- Data to use
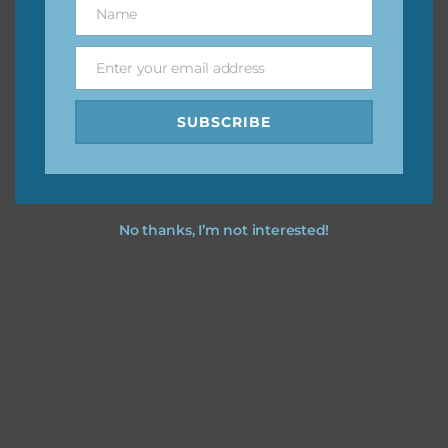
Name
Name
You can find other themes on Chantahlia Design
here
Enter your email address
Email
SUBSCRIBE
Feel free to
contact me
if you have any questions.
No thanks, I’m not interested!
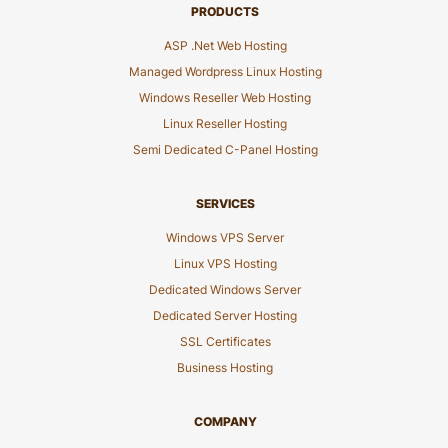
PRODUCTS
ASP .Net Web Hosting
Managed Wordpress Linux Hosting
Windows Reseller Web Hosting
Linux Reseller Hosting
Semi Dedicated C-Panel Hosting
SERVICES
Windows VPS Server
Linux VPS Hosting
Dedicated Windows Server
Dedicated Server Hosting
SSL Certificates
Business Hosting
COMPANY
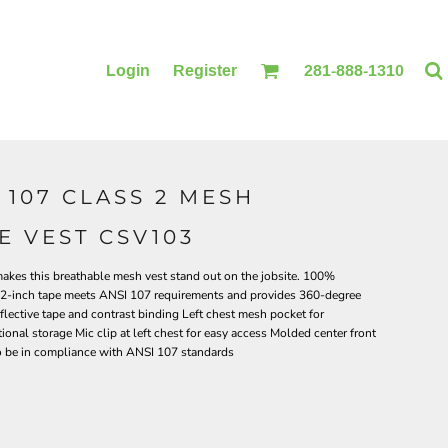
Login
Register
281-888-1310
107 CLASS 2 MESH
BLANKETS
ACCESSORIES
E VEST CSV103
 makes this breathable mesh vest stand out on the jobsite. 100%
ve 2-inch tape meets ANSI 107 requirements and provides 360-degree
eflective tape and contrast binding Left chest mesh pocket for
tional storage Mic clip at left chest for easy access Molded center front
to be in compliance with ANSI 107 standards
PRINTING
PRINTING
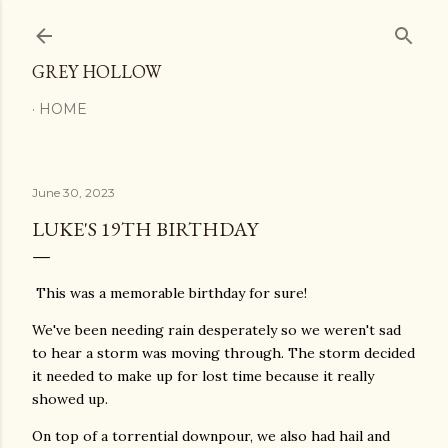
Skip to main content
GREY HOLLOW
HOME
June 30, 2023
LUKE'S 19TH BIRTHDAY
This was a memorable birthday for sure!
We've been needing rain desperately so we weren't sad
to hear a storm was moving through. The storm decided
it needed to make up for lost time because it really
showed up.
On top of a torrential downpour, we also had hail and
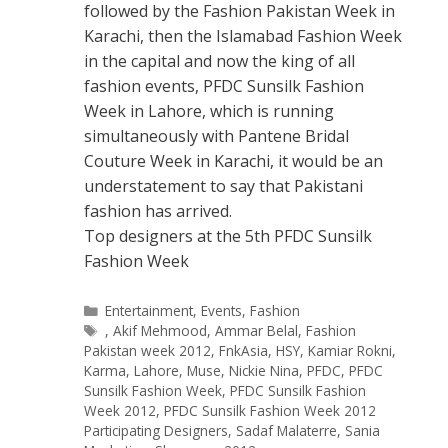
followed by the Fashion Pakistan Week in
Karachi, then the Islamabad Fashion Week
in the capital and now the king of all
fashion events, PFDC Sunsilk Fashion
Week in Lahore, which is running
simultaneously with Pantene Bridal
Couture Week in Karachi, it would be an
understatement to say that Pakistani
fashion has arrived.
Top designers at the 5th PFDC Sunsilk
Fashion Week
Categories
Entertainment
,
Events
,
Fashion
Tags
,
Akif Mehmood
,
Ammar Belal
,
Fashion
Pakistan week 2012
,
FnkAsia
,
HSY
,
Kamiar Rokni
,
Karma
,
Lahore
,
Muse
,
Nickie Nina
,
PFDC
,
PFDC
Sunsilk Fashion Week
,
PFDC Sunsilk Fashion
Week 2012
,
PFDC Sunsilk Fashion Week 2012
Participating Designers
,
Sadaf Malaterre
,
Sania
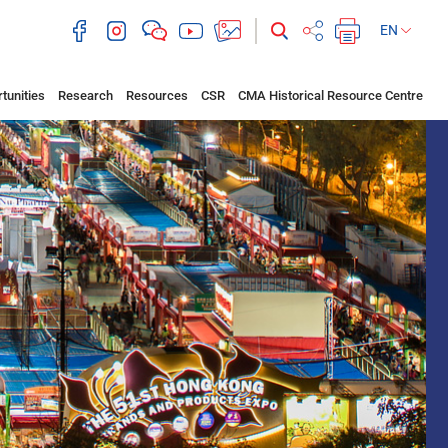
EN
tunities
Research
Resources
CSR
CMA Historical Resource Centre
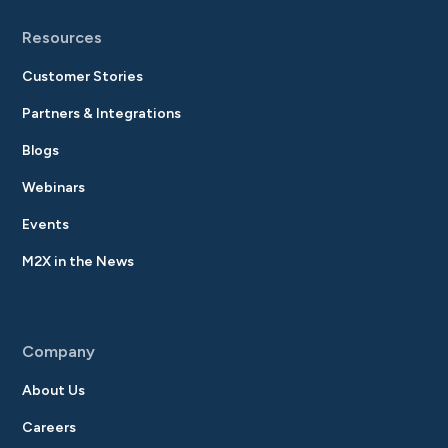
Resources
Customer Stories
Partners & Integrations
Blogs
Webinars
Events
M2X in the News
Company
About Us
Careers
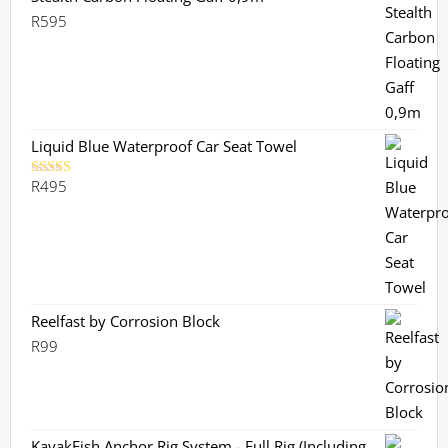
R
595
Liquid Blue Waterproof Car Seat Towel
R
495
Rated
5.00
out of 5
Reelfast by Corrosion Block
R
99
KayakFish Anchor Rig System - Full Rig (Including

- Directive
All of the records above should be reproduced exactly, with the pictures left out.

- Exercise output
Name
Name
You can find other themes on Chantahlia Design
here
Enter your email address
Email
SUBSCRIBE
Feel free to
contact me
if you have any questions.
No thanks, I’m not interested!
PRODUCTS
ASP .Net Web Hosting
Managed Wordpress Linux Hosting
Windows Reseller Web Hosting
Linux Reseller Hosting
Semi Dedicated C-Panel Hosting
SERVICES
Windows VPS Server
Linux VPS Hosting
Dedicated Windows Server
Dedicated Server Hosting
SSL Certificates
Business Hosting
COMPANY
Login
Register
281-888-1310
107 CLASS 2 MESH
BLANKETS
ACCESSORIES
E VEST CSV103
 makes this breathable mesh vest stand out on the jobsite. 100%
ve 2-inch tape meets ANSI 107 requirements and provides 360-degree
eflective tape and contrast binding Left chest mesh pocket for
tional storage Mic clip at left chest for easy access Molded center front
to be in compliance with ANSI 107 standards
PRINTING
PRINTING
Skip to main content
GREY HOLLOW
HOME
June 30, 2023
LUKE'S 19TH BIRTHDAY
This was a memorable birthday for sure!
We've been needing rain desperately so we weren't sad
to hear a storm was moving through. The storm decided
it needed to make up for lost time because it really
showed up.
On top of a torrential downpour, we also had hail and
followed by the Fashion Pakistan Week in
Karachi, then the Islamabad Fashion Week
in the capital and now the king of all
fashion events, PFDC Sunsilk Fashion
Week in Lahore, which is running
simultaneously with Pantene Bridal
Couture Week in Karachi, it would be an
understatement to say that Pakistani
fashion has arrived.
Top designers at the 5th PFDC Sunsilk
Fashion Week
Categories
Entertainment
,
Events
,
Fashion
Tags
,
Akif Mehmood
,
Ammar Belal
,
Fashion
Pakistan week 2012
,
FnkAsia
,
HSY
,
Kamiar Rokni
,
Karma
,
Lahore
,
Muse
,
Nickie Nina
,
PFDC
,
PFDC
Sunsilk Fashion Week
,
PFDC Sunsilk Fashion
Week 2012
,
PFDC Sunsilk Fashion Week 2012
Participating Designers
,
Sadaf Malaterre
,
Sania
EN
tunities
Research
Resources
CSR
CMA Historical Resource Centre
Resources
Customer Stories
Partners & Integrations
Blogs
Webinars
Events
M2X in the News
Company
About Us
Careers
R
595
Liquid Blue Waterproof Car Seat Towel
R
495
Rated
5.00
out of 5
Reelfast by Corrosion Block
R
99
KayakFish Anchor Rig System - Full Rig (Including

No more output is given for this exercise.